I have been speaking about the critical importance of the India/China arc to Australia for the past two years. It is crucial for Australia to access the extraordinary opportunities that exist in partnership with our outer regional neighbours. The big question I believe is: how do we make ourselves more visible and valued as indispensable contributors to and a partner in the future prosperity of those 3 billion, intelligent, hard working and innovative people.   Ladies and gentlemen. What attracts people to Wollongong and the Illawarra region? Surely it's not just the beautiful landscape and ocean - as magnificent as these are?   I believe there are other factors, and I include here, the community's desire and ability to look after itself - to remain close knit yes - but also to look beyond its boundaries.   The Hagan Wells history of Wollongong opens its chapter entitled "The Garden of Illawarra" with this honest assessment: "From the beginnings of European settlement, Illawarra's natural environment has attracted both developers and spoilers, and there has been tension between those who appreciated the intrinsic value of this environmental garden and those who saw in it only resources to be exploited.

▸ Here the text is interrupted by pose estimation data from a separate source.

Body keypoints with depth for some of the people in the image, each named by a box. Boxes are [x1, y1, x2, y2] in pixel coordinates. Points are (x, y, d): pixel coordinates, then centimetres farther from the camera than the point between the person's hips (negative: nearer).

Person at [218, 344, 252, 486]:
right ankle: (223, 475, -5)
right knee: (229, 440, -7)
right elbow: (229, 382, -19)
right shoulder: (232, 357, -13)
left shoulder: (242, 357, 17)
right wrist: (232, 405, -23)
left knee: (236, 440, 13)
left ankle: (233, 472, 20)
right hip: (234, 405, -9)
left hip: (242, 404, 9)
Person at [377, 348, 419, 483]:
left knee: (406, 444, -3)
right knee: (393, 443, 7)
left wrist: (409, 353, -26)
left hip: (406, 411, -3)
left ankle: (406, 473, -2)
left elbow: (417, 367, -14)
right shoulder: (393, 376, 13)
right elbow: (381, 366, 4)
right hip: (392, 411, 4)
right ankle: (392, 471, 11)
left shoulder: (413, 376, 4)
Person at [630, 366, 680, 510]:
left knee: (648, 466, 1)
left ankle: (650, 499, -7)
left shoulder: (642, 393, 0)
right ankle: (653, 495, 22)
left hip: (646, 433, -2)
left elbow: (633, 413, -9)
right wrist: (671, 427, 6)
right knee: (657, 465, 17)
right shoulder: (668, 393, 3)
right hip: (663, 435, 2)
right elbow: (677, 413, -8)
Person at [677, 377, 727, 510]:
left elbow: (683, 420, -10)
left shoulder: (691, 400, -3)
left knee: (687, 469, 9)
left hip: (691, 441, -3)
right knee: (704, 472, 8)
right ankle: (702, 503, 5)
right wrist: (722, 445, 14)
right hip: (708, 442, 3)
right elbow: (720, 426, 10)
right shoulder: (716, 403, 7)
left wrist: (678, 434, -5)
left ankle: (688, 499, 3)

In time the exploiters created significant environmental damage; in turn, that damage provoked an environmental consciousness.   The point here is that there will be disagreements and frank exchanges of view from time to time in our communities, but none that cannot be worked through sensibly.


It seems to me that communities such as Wollongong have the capacity to manage the challenges - which this region has done, for well over 150 years.   Your contributions underpin the theme I have been repeating across Australia, urging Australians to aspire to become what I call a "Nation of Excellence - the Global Example".   A nation whose people - both individually and collectively - strive to be the very best at everything to which they turn their minds and hands. A nation that boasts the strongest families, the best institutions, the best economy, the best professions, the best environment; an admired national ethos.   And so I am delighted to be here to see something of what Wollongong is achieving as a community. Lord Mayor, Marlena and I thank you and your Council for making our visit such a memorable one and for supporting our program in the Illawarra.   We will be leaving with happy memories of today and look forward to returning for a longer stay in the not too distant future.   Thank you.